Thursday, August 8, 2013

Corporations Are The Ones Deciding Whether The Additives They Put In Your Food Are Safe

Public health advocates have long been waging a war against the food industry for its rampant overuse of salt, sugar, fat, and other additives that can harm Americans’ health when consumed in excess. That’s largely due to the conflicts of interest in America’s food regulation system. A new analysis published in the Journal of the American Medical Association (JAMA) Internal Medicine finds that food and beverage corporations have “undue influence” in determining if the substances they put in food are actually safe.

The 1958 Food Additives Amendment to the Food, Drug, and Cosmetic Act states that “any substance intentionally added to food is a food additive and is subject to pre-market approval by the Food and Drug Administration (FDA) unless the use of the substance is generally recognized as safe (GRAS).” In order for a substance to make it onto the GRAS list, it must be “generally recognized, among qualified experts, as having been adequately shown to be safe under the conditions of [their] intended use.” There are over 700 items on the list to date.

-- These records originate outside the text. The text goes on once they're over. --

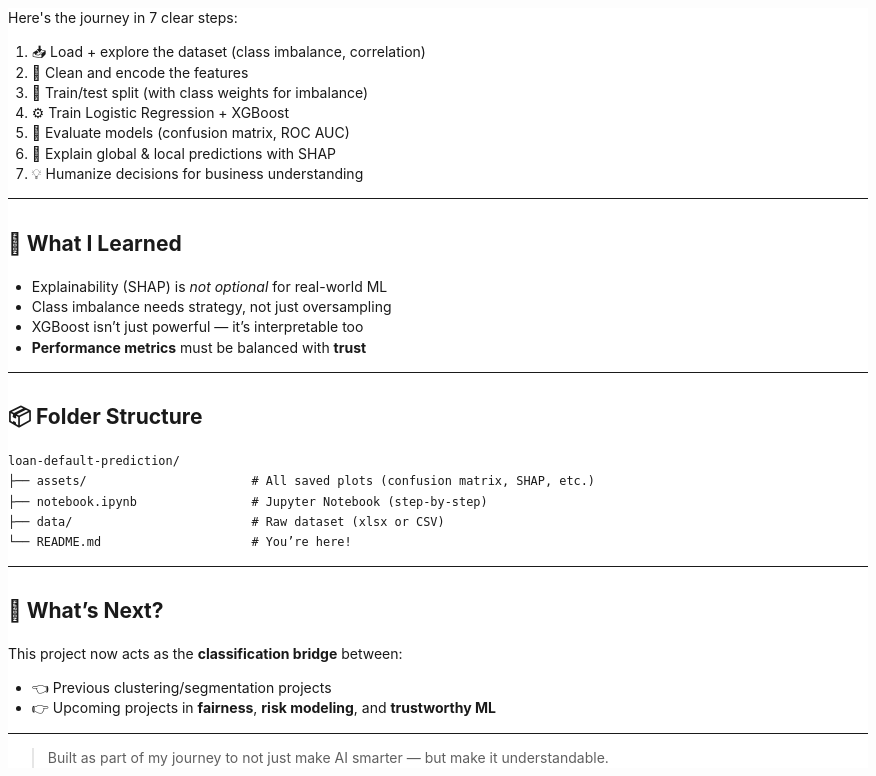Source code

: Here's the journey in 7 clear steps:

1. 📥 Load + explore the dataset (class imbalance, correlation)  
2. 🧼 Clean and encode the features  
3. 🔀 Train/test split (with class weights for imbalance)  
4. ⚙️ Train Logistic Regression + XGBoost  
5. 🧾 Evaluate models (confusion matrix, ROC AUC)  
6. 🔎 Explain global & local predictions with SHAP  
7. 💡 Humanize decisions for business understanding  

---

## 🧠 What I Learned

- Explainability (SHAP) is *not optional* for real-world ML  
- Class imbalance needs strategy, not just oversampling  
- XGBoost isn’t just powerful — it’s interpretable too  
- **Performance metrics** must be balanced with **trust**  

---

## 📦 Folder Structure

```
loan-default-prediction/
├── assets/                       # All saved plots (confusion matrix, SHAP, etc.)
├── notebook.ipynb                # Jupyter Notebook (step-by-step)
├── data/                         # Raw dataset (xlsx or CSV)
└── README.md                     # You’re here!
```

---

## 🚀 What’s Next?

This project now acts as the **classification bridge** between:
- 👈 Previous clustering/segmentation projects  
- 👉 Upcoming projects in **fairness**, **risk modeling**, and **trustworthy ML**

---

> Built as part of my journey to not just make AI smarter — but make it understandable.
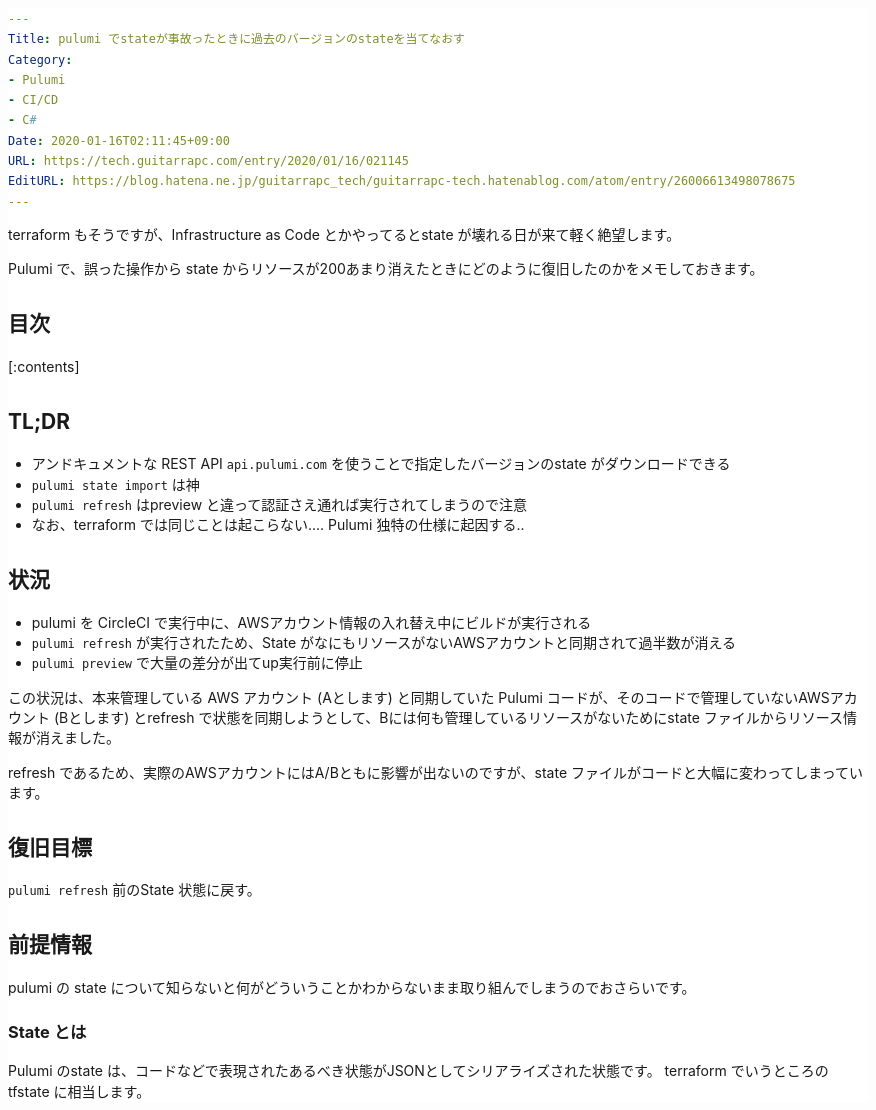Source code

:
 ```yaml
---
Title: pulumi でstateが事故ったときに過去のバージョンのstateを当てなおす
Category:
- Pulumi
- CI/CD
- C#
Date: 2020-01-16T02:11:45+09:00
URL: https://tech.guitarrapc.com/entry/2020/01/16/021145
EditURL: https://blog.hatena.ne.jp/guitarrapc_tech/guitarrapc-tech.hatenablog.com/atom/entry/26006613498078675
---
```


terraform もそうですが、Infrastructure as Code とかやってるとstate が壊れる日が来て軽く絶望します。

Pulumi で、誤った操作から state からリソースが200あまり消えたときにどのように復旧したのかをメモしておきます。

## 目次

[:contents]

## TL;DR

* アンドキュメントな REST API `api.pulumi.com` を使うことで指定したバージョンのstate がダウンロードできる
* `pulumi state import` は神
* `pulumi refresh` はpreview と違って認証さえ通れば実行されてしまうので注意
* なお、terraform では同じことは起こらない.... Pulumi 独特の仕様に起因する..

## 状況

* pulumi を CircleCI で実行中に、AWSアカウント情報の入れ替え中にビルドが実行される
* `pulumi refresh` が実行されたため、State がなにもリソースがないAWSアカウントと同期されて過半数が消える
* `pulumi preview` で大量の差分が出てup実行前に停止

この状況は、本来管理している AWS アカウント (Aとします) と同期していた Pulumi コードが、そのコードで管理していないAWSアカウント (Bとします) とrefresh で状態を同期しようとして、Bには何も管理しているリソースがないためにstate ファイルからリソース情報が消えました。

refresh であるため、実際のAWSアカウントにはA/Bともに影響が出ないのですが、state ファイルがコードと大幅に変わってしまっています。

## 復旧目標

`pulumi refresh` 前のState 状態に戻す。

## 前提情報

pulumi の state について知らないと何がどういうことかわからないまま取り組んでしまうのでおさらいです。

### State とは

Pulumi のstate は、コードなどで表現されたあるべき状態がJSONとしてシリアライズされた状態です。
terraform でいうところの tfstate に相当します。
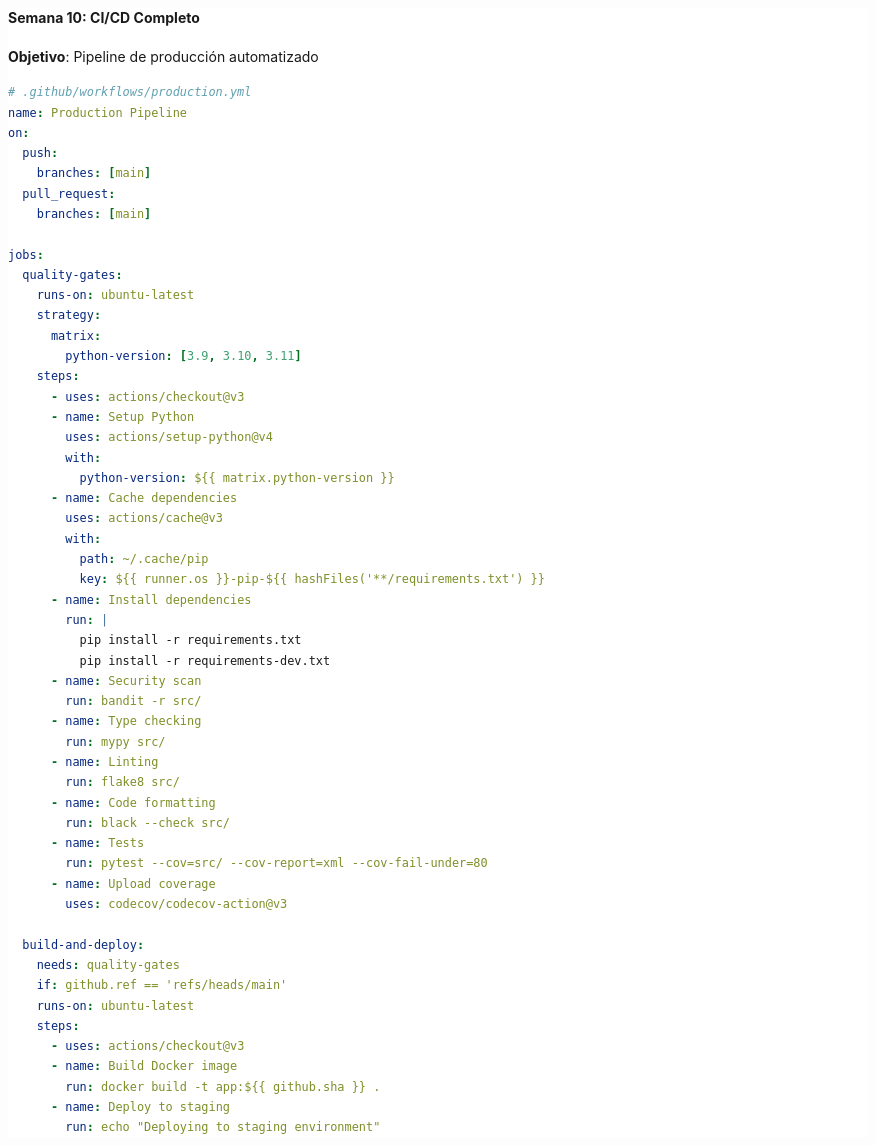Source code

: #### Semana 10: CI/CD Completo

**Objetivo**: Pipeline de producción automatizado

```yaml
# .github/workflows/production.yml
name: Production Pipeline
on:
  push:
    branches: [main]
  pull_request:
    branches: [main]

jobs:
  quality-gates:
    runs-on: ubuntu-latest
    strategy:
      matrix:
        python-version: [3.9, 3.10, 3.11]
    steps:
      - uses: actions/checkout@v3
      - name: Setup Python
        uses: actions/setup-python@v4
        with:
          python-version: ${{ matrix.python-version }}
      - name: Cache dependencies
        uses: actions/cache@v3
        with:
          path: ~/.cache/pip
          key: ${{ runner.os }}-pip-${{ hashFiles('**/requirements.txt') }}
      - name: Install dependencies
        run: |
          pip install -r requirements.txt
          pip install -r requirements-dev.txt
      - name: Security scan
        run: bandit -r src/
      - name: Type checking
        run: mypy src/
      - name: Linting
        run: flake8 src/
      - name: Code formatting
        run: black --check src/
      - name: Tests
        run: pytest --cov=src/ --cov-report=xml --cov-fail-under=80
      - name: Upload coverage
        uses: codecov/codecov-action@v3

  build-and-deploy:
    needs: quality-gates
    if: github.ref == 'refs/heads/main'
    runs-on: ubuntu-latest
    steps:
      - uses: actions/checkout@v3
      - name: Build Docker image
        run: docker build -t app:${{ github.sha }} .
      - name: Deploy to staging
        run: echo "Deploying to staging environment"
```

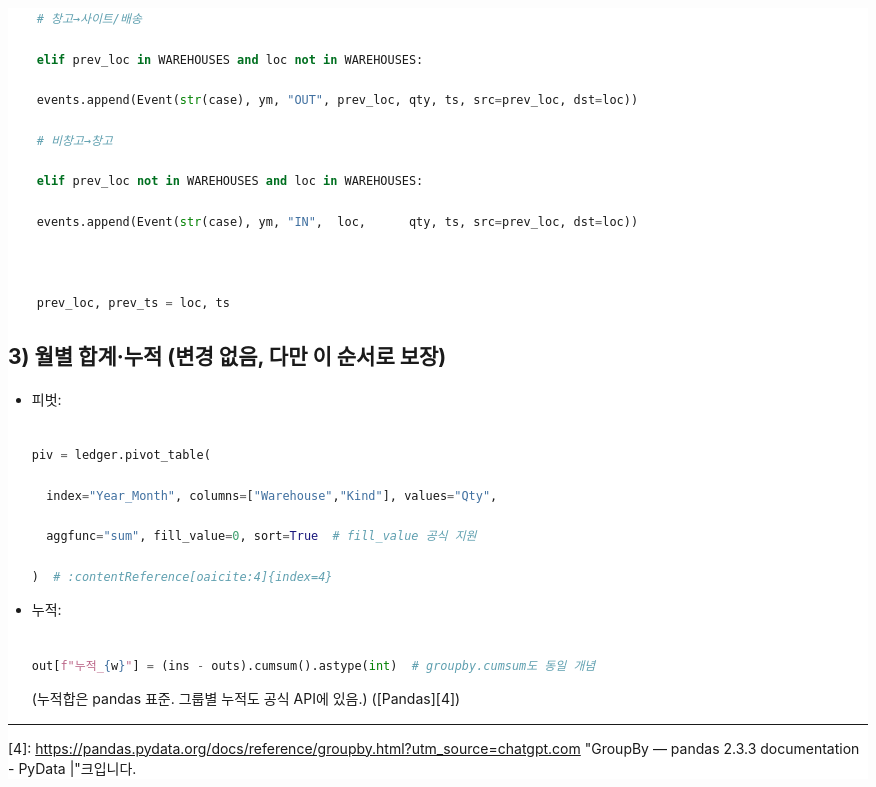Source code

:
 ```python
    # 창고→사이트/배송

    elif prev_loc in WAREHOUSES and loc not in WAREHOUSES:

    events.append(Event(str(case), ym, "OUT", prev_loc, qty, ts, src=prev_loc, dst=loc))

    # 비창고→창고

    elif prev_loc not in WAREHOUSES and loc in WAREHOUSES:

    events.append(Event(str(case), ym, "IN",  loc,      qty, ts, src=prev_loc, dst=loc))



    prev_loc, prev_ts = loc, ts

```



## 3) 월별 합계·누적 (변경 없음, 다만 이 순서로 보장)



* 피벗:



  ```python

  piv = ledger.pivot_table(

    index="Year_Month", columns=["Warehouse","Kind"], values="Qty",

    aggfunc="sum", fill_value=0, sort=True  # fill_value 공식 지원

  )  # :contentReference[oaicite:4]{index=4}

  ```

* 누적:



  ```python

  out[f"누적_{w}"] = (ins - outs).cumsum().astype(int)  # groupby.cumsum도 동일 개념

  ```



  (누적합은 pandas 표준. 그룹별 누적도 공식 API에 있음.) ([Pandas][4])



---



[1]: https://pandas.pydata.org/docs/reference/api/pandas.to_datetime.html?utm_source=chatgpt.com "pandas.to_datetime — pandas 2.3.3 documentation - PyData |"
[2]: https://pandas.pydata.org/docs/reference/api/pandas.DataFrame.sort_values.html?utm_source=chatgpt.com "pandas.DataFrame.sort_values — pandas 2.3.3 documentation"
[3]: https://pandas.pydata.org/pandas-docs/stable/reference/api/pandas.pivot_table.html?utm_source=chatgpt.com "pandas.pivot_table — pandas 2.3.3 documentation - PyData |"
[4]: https://pandas.pydata.org/docs/reference/groupby.html?utm_source=chatgpt.com "GroupBy — pandas 2.3.3 documentation - PyData |"크입니다.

But while the law ostensibly requires evidence of scientific consensus to determine that a substance is GRAS, there is little oversight to make sure that consensus exists. All a food company has to do in order to use any given additive is self-affirm that it has found the substance to be safe. The companies aren’t even required to notify the FDA about their findings.

As the new JAMA analysis shows, even when they choose to inform the agency, those notifications are made by people with a “vested interest” in the industry whose products they are evaluating. About 22 percent of the 451 additive safety notices that were submitted to the FDA between 1997 and 2012 were drafted by an employee of the food additive manufacturer itself. An additional 13 percent were written by consultants that work with firms hired by the food industry. The remainder of the notifications were written by panels of food safety experts — but every single one of those panels’ members were hand-picked either by the food industry or consultants working for the food industry.

Additives that can’t preemptively be considered GRAS, such as food coloring and preservatives, are subject to higher standards of scrutiny. Food companies must submit relevant data about possible harmful effects, chemical composition, and any investigations surrounding the additive’s safety to the FDA. But the FDA-issued guidelines regarding the proper level and method of testing for these products aren’t legally binding for food corporations.

So if a substance — GRAS or otherwise — is eventually found to be harmful, the FDA has to wait until there is clear evidence of its harmfulness before it can pull its approval, work to revoke its GRAS notification, initiate a recall, or institute reforms such as limiting how much of the substance may be put into food. Even these steps may be met with fierce resistance from the corporate food lobby, which stymied labeling requirements for deadly trans fats for a decade and continues to fight proposed limitations on salt content.

These lapses in oversight — and the evidence indicating that the food industry is in essence self-regulated — led the JAMA researchers to call for major reforms. The authors write that the FDA should bar people with ties to the food industry from submitting GRAS or additive safety notifications, move from a voluntary system of GRAS notifications to one that requires companies to inform the FDA whenever they determine a substance to be GRAS, have corporations report conflicts of interest when it comes to assessing an item’s food safety, and release all relevant information to the public.